I really fell in love with my first Atari. It was a 520ST, equipped with 512KB RAM (upgraded to 1MB for a tremendous amount of money as soon as I received payment from a summer job). GFA Basic was a mighty language. This was my introduction to GUI programming (Digital Research's GEM, an early Macintosh look-alike). One could invoke inline assembler code, so I bought a book about 68K assembler, and finally managed to run some performance-critical stuff in native mode.
But I also felt the lack of support for modules and data encapsulation in Basic, so I decided to learn C (sounds like a contradiction today, but hey, this was 1988) using Borland Turbo C, which came along with a great graphical development environment for GEM. Phoenix on the other hand was a relational database system, that shipped with a very nice IDE. I learned about relational database modeling, and implemented some simple database applications.

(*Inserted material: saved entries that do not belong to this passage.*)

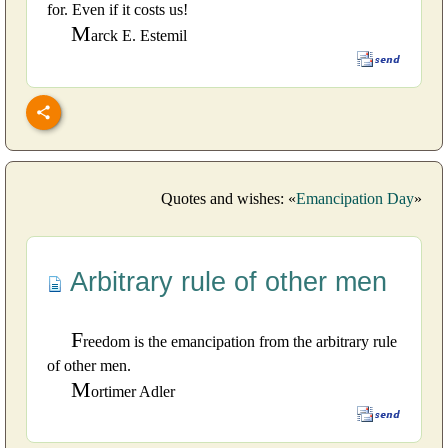
for. Even if it costs us!
M
arck E. Estemil
Quotes and wishes: «
Emancipation Day
»
Arbitrary rule of other men
F
reedom is the emancipation from the arbitrary rule
of other men.
M
ortimer Adler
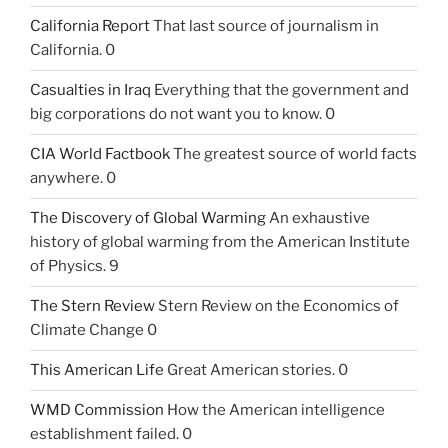
California Report
That last source of journalism in
California. 0
Casualties in Iraq
Everything that the government and
big corporations do not want you to know. 0
CIA World Factbook
The greatest source of world facts
anywhere. 0
The Discovery of Global Warming
An exhaustive
history of global warming from the American Institute
of Physics. 9
The Stern Review
Stern Review on the Economics of
Climate Change 0
This American Life
Great American stories. 0
WMD Commission
How the American intelligence
establishment failed. 0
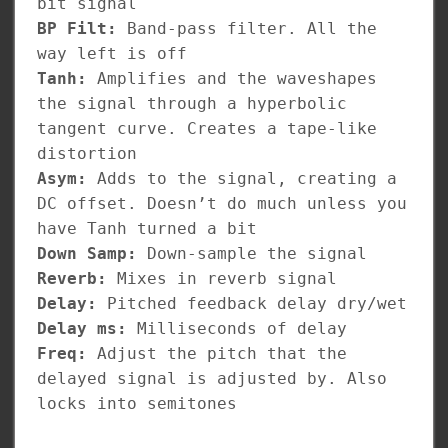
bit signal
BP Filt:
Band-pass filter. All the
way left is off
Tanh:
Amplifies and the waveshapes
the signal through a hyperbolic
tangent curve. Creates a tape-like
distortion
Asym:
Adds to the signal, creating a
DC offset. Doesn’t do much unless you
have Tanh turned a bit
Down Samp:
Down-sample the signal
Reverb:
Mixes in reverb signal
Delay:
Pitched feedback delay dry/wet
Delay ms:
Milliseconds of delay
Freq:
Adjust the pitch that the
delayed signal is adjusted by. Also
locks into semitones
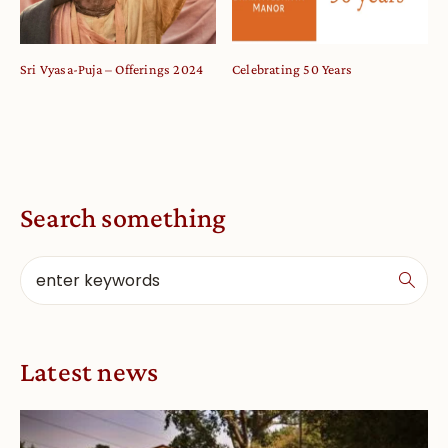
Sri Vyasa-Puja – Offerings 2024
Celebrating 50 Years
Search something
Latest news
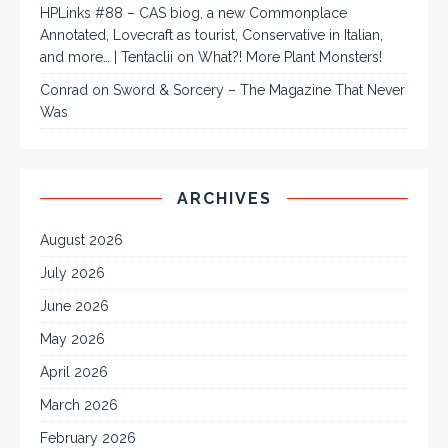
HPLinks #88 – CAS biog, a new Commonplace
Annotated, Lovecraft as tourist, Conservative in Italian,
and more… | Tentaclii
on
What?! More Plant Monsters!
Conrad
on
Sword & Sorcery – The Magazine That Never
Was
ARCHIVES
August 2026
July 2026
June 2026
May 2026
April 2026
March 2026
February 2026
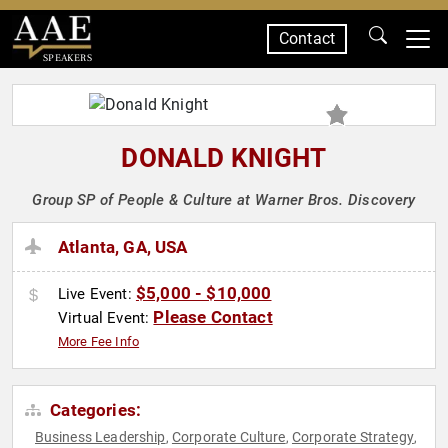
Contact
SPEAKERS
DONALD KNIGHT
Group SP of People & Culture at Warner Bros. Discovery
Atlanta, GA, USA
$5,000 - $10,000
Live Event:
Please Contact
Virtual Event:
More Fee Info
Categories:
Business Leadership
Corporate Culture
Corporate Strategy
,
,
,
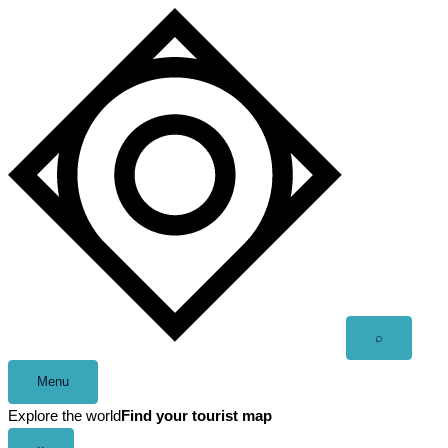
Skip
to
content
Open
⌕
search
Menu
Explore the world
Find your tourist map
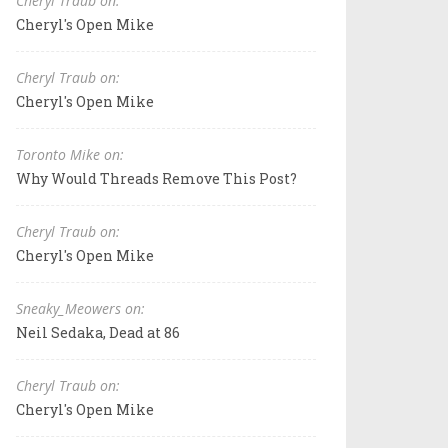
Cheryl Traub on:
Cheryl's Open Mike
Cheryl Traub on:
Cheryl's Open Mike
Toronto Mike on:
Why Would Threads Remove This Post?
Cheryl Traub on:
Cheryl's Open Mike
Sneaky_Meowers on:
Neil Sedaka, Dead at 86
Cheryl Traub on:
Cheryl's Open Mike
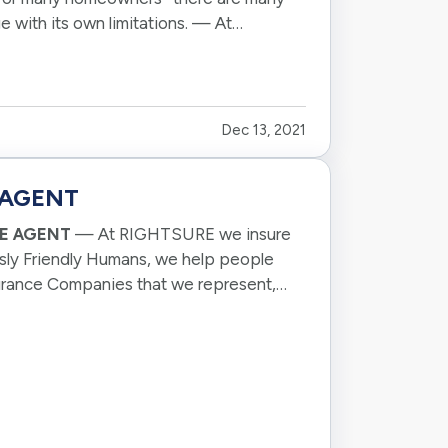
e with its own limitations. — At
Dec 13, 2021
 AGENT
CE AGENT
— At RIGHTSURE we insure
sly Friendly Humans, we help people
surance Companies that we represent,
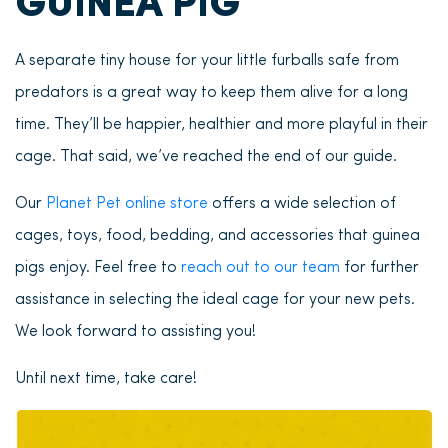
GUINEA PIG
A separate tiny house for your little furballs safe from
predators is a great way to keep them alive for a long
time. They’ll be happier, healthier and more playful in their
cage. That said, we’ve reached the end of our guide.
Our
Planet Pet online store
offers a wide selection of
cages, toys, food, bedding, and accessories that guinea
pigs enjoy. Feel free to
reach out to our team
for further
assistance in selecting the ideal cage for your new pets.
We look forward to assisting you!
Until next time, take care!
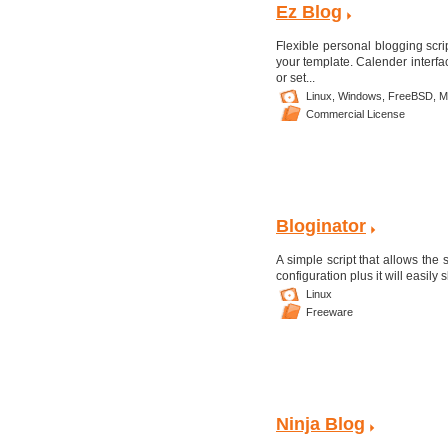
Ez Blog
Flexible personal blogging scrip
your template. Calender interfa
or set...
Linux,
Windows,
FreeBSD,
M
Commercial License
Bloginator
A simple script that allows the 
configuration plus it will easily
Linux
Freeware
Ninja Blog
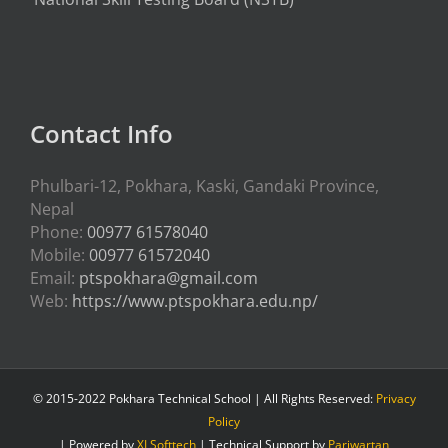
Contact Info
Phulbari-12, Pokhara, Kaski, Gandaki Province,
Nepal
Phone:
00977 61578040
Mobile:
00977 61572040
Email:
ptspokhara@gmail.com
Web:
https://www.ptspokhara.edu.np/
© 2015-2022 Pokhara Technical School | All Rights Reserved:
Privacy
Policy
| Powered by
XLSofttech
| Technical Support by
Pariwartan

Modula2 was the language of choice at my first university courses, but that wasn't too much of a change from the old Pascal days. Luckily, Modula2 compilers existed for the Atari ST as well, so I didn't have to spend my time at the always crowded university lab in front of those Apple Macs with 9-inch monitors.
In 1991 I purchased Atari's next generation workstation, the Atari TT-030. It was equipped with a Motorola 68030 processor running at 32Mhz, a 80MB HD and 8MB RAM.
But Atari did not manage to make the TT a winner, while the PC was gaining more and more market share. Notwithstanding all sentimental restraints, I finally bought a 486-DX2 in 1993.